Re: [PATCH 0/3] Dump command line of faulting process to syslog

[Josh Triplett]

On Tue, Aug 02, 2022 at 09:40:50PM +0200, Helge Deller wrote:
> On 8/1/22 18:57, Josh Triplett wrote:
> > On Mon, Aug 01, 2022 at 05:20:13PM +0200, Helge Deller wrote:
> >> This patch series allows the arch-specific kernel fault handlers to dump
> >> in addition to the typical info (IP address, fault type, backtrace and so on)
> >> the command line of the faulting process.
> >>
> >> The motivation for this patch is that it's sometimes quite hard to find out and
> >> annoying to not know which program *exactly* faulted when looking at the syslog.
> >>
> >> Some examples from the syslog are:
> >>
> >> On parisc:
> >>    do_page_fault() command='cc1' type=15 address=0x00000000 in libc-2.33.so[f6abb000+184000]
> >>    CPU: 1 PID: 13472 Comm: cc1 Tainted: G            E     5.10.133+ #45
> >>    Hardware name: 9000/785/C8000
> >>
> >> -> We see the "cc1" compiler crashed, but it would be useful to know which file was compiled.
> >>
> >> With this patch series, the kernel now prints in addition:
> >>    cc1[13472] cmdline: /usr/lib/gcc/hppa-linux-gnu/12/cc1 -quiet @/tmp/ccRkFSfY -imultilib . -imultiarch hppa-linux-gnu -D USE_MINIINTERPRETER -D NO_REGS -D _HPUX_SOURCE -D NOSMP -D THREADED_RTS -include /build/ghc/ghc-9.0.2/includes/dist-install/build/ghcversion.h -iquote compiler/GHC/Iface -quiet -dumpdir /tmp/ghc13413_0/ -dumpbase ghc_5.hc -dumpbase-ext .hc -O -Wimplicit -fno-PIC -fwrapv -fno-builtin -fno-strict-aliasing -o /tmp/ghc13413_0/ghc_5.s
> >>
> >> -> now we know that cc1 crashed while compiling some haskell code.
> >
> > This does seem really useful for debugging.
> 
> Yes.
> 
> > However, it's also an information disclosure in various ways.
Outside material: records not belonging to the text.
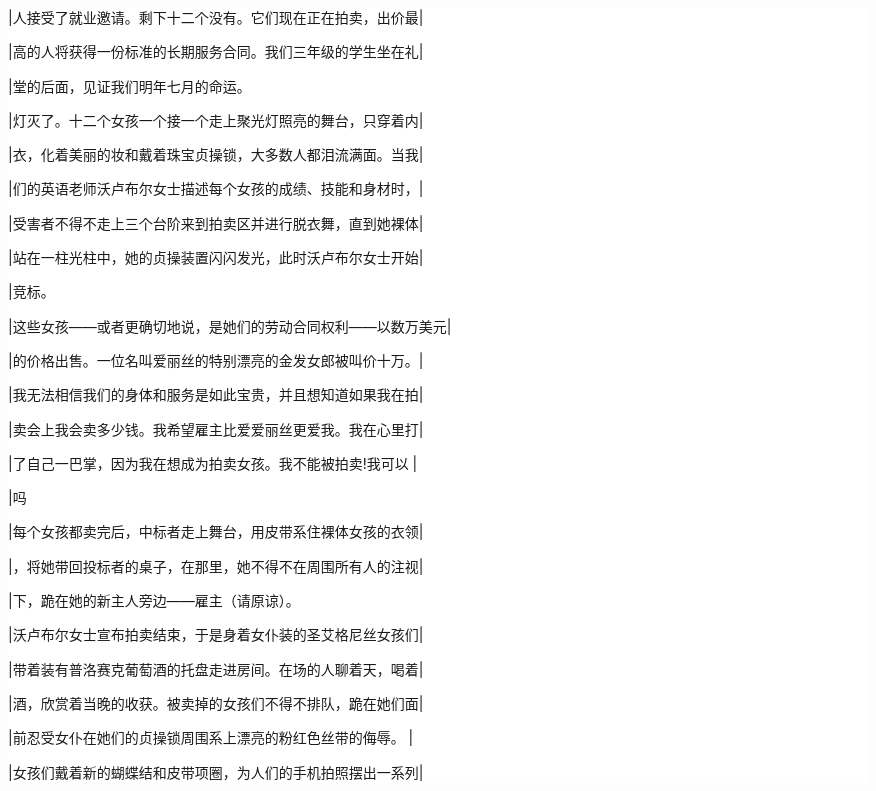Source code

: |人接受了就业邀请。剩下十二个没有。它们现在正在拍卖，出价最|

|高的人将获得一份标准的长期服务合同。我们三年级的学生坐在礼|

|堂的后面，见证我们明年七月的命运。

|灯灭了。十二个女孩一个接一个走上聚光灯照亮的舞台，只穿着内|

|衣，化着美丽的妆和戴着珠宝贞操锁，大多数人都泪流满面。当我|

|们的英语老师沃卢布尔女士描述每个女孩的成绩、技能和身材时，|

|受害者不得不走上三个台阶来到拍卖区并进行脱衣舞，直到她裸体|

|站在一柱光柱中，她的贞操装置闪闪发光，此时沃卢布尔女士开始|

|竞标。

|这些女孩——或者更确切地说，是她们的劳动合同权利——以数万美元|

|的价格出售。一位名叫爱丽丝的特别漂亮的金发女郎被叫价十万。|

|我无法相信我们的身体和服务是如此宝贵，并且想知道如果我在拍|

|卖会上我会卖多少钱。我希望雇主比爱爱丽丝更爱我。我在心里打|

|了自己一巴掌，因为我在想成为拍卖女孩。我不能被拍卖!我可以 |

|吗

|每个女孩都卖完后，中标者走上舞台，用皮带系住裸体女孩的衣领|

|，将她带回投标者的桌子，在那里，她不得不在周围所有人的注视|

|下，跪在她的新主人旁边——雇主（请原谅）。

|沃卢布尔女士宣布拍卖结束，于是身着女仆装的圣艾格尼丝女孩们|

|带着装有普洛赛克葡萄酒的托盘走进房间。在场的人聊着天，喝着|

|酒，欣赏着当晚的收获。被卖掉的女孩们不得不排队，跪在她们面|

|前忍受女仆在她们的贞操锁周围系上漂亮的粉红色丝带的侮辱。 |

|女孩们戴着新的蝴蝶结和皮带项圈，为人们的手机拍照摆出一系列|
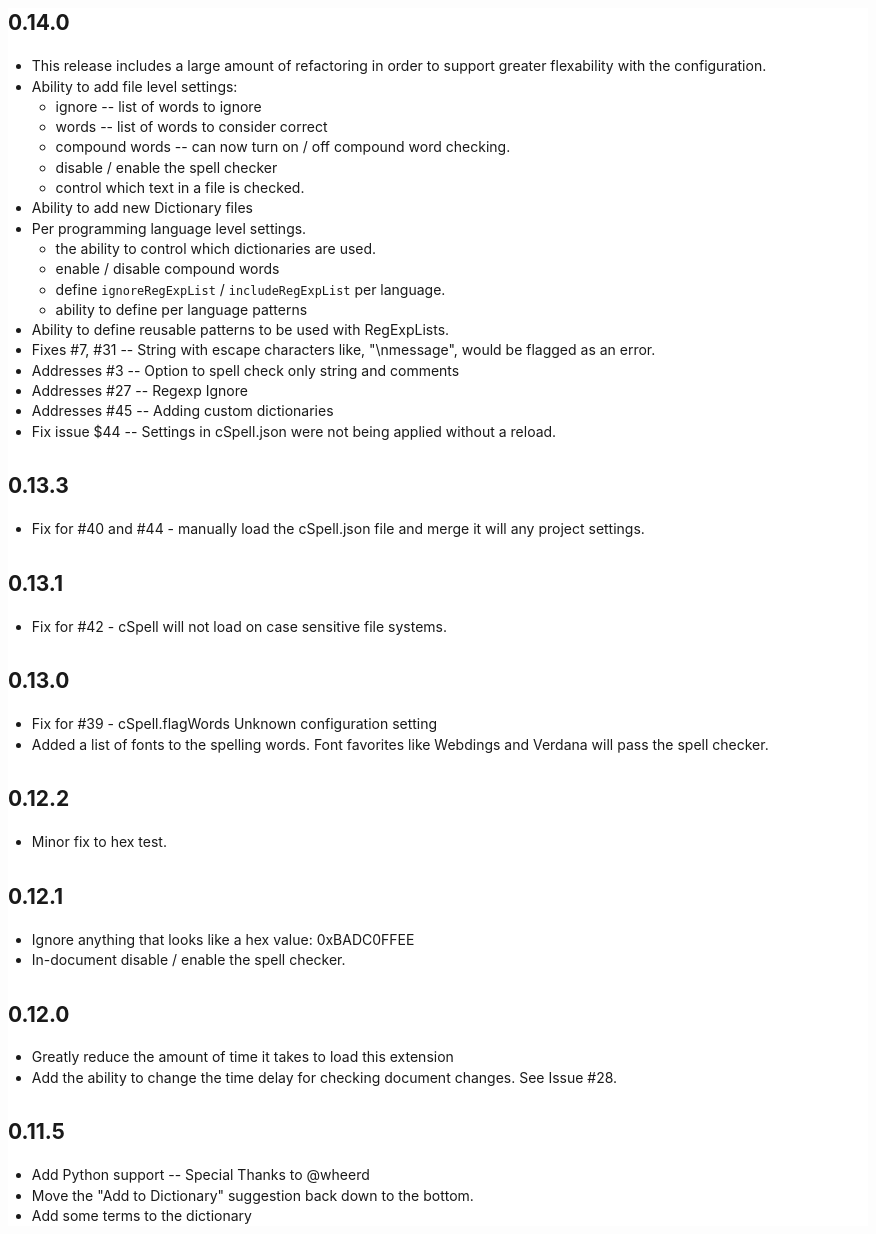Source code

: ## 0.14.0
* This release includes a large amount of refactoring in order to support greater flexability with the configuration.
* Ability to add file level settings:
    * ignore -- list of words to ignore
    * words -- list of words to consider correct
    * compound words -- can now turn on / off compound word checking.
    * disable / enable the spell checker
    * control which text in a file is checked.
* Ability to add new Dictionary files
* Per programming language level settings.
    * the ability to control which dictionaries are used.
    * enable / disable compound words
    * define `ignoreRegExpList` / `includeRegExpList` per language.
    * ability to define per language patterns
* Ability to define reusable patterns to be used with RegExpLists.
* Fixes #7, #31 -- String with escape characters like, "\nmessage", would be flagged as an error.
* Addresses #3 -- Option to spell check only string and comments
* Addresses #27 -- Regexp Ignore
* Addresses #45 -- Adding custom dictionaries
* Fix issue $44 -- Settings in cSpell.json were not being applied without a reload.

## 0.13.3
* Fix for #40 and #44 - manually load the cSpell.json file and merge it will any project settings.

## 0.13.1
* Fix for #42 - cSpell will not load on case sensitive file systems.

## 0.13.0
* Fix for #39 - cSpell.flagWords Unknown configuration setting
* Added a list of fonts to the spelling words.  Font favorites like Webdings and Verdana
  will pass the spell checker.


## 0.12.2
* Minor fix to hex test.

## 0.12.1
* Ignore anything that looks like a hex value: 0xBADC0FFEE
* In-document disable / enable the spell checker.

## 0.12.0
* Greatly reduce the amount of time it takes to load this extension
* Add the ability to change the time delay for checking document changes.  See Issue #28.

## 0.11.5
* Add Python support -- Special Thanks to @wheerd
* Move the "Add to Dictionary" suggestion back down to the bottom.
* Add some terms to the dictionary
The
> > arguments of a program are often more sensitive than the name, and logs
> > have a tendency to end up in various places, such as bug reports.
> >
> > An example of how this can be an issue:
> > - You receive an email or other message with a sensitive link to follow
> > - You open the link, which launches `firefox https://...`
> > - You continue browsing from that window
> > - Firefox crashes (and recovers and restarts, so you don't think
> >   anything of it)
> > - Later, you report a bug on a different piece of software, and the bug
> >   reporting process includes a copy of the kernel log
> 
> Yes, that's a possible way how such information can leak.
> 
> > I am *not* saying that we shouldn't do this; it seems quite helpful.
> > However, I think we need to arrange to treat this as sensitive
> > information, similar to kptr_restrict.
> 
> I wonder what the best solution could be.
> 
> A somewhat trivial solution is to combine it with the dmesg_restrict sysctl, e.g.:
> 
> * When ``dmesg_restrict`` is set to 0 there are no restrictions for users to read
> dmesg. In this case my patch would limit the information (based on example above):
>     cc1[13472] cmdline: /usr/lib/gcc/hppa-linux-gnu/12/cc1 [note: other parameters hidden due to dmesg_restrict=0 sysctl]
> So it would show the full argv[0] with a hint that people would need to change dmesg_restrict.
> 
> * When ``dmesg_restrict`` is set to 1, users must have ``CAP_SYSLOG`` to use dmesg(8)
> and the patch could output all parameters:
>      cc1[13472] cmdline: /usr/lib/gcc/hppa-linux-gnu/12/cc1 -quiet @/tmp/ccRkFSfY -imultilib . -imultiarch hppa-linux-gnu ....
> 
> That would of course still leave few possible corner-cases where information
> could leak, but since usually programs shouldn't crash and that
> people usually shouldn't put sensitive information into the parameter
> list directly, it's somewhat unlikely to happen.
> 
> Another different solution would be to add another sysctl.
> 
> Any other ideas?

I don't think we should overload the meaning of dmesg_restrict. But
overloading kptr_restrict seems reasonable to me. (Including respecting
kptr_restrict==2 by not showing this at all.)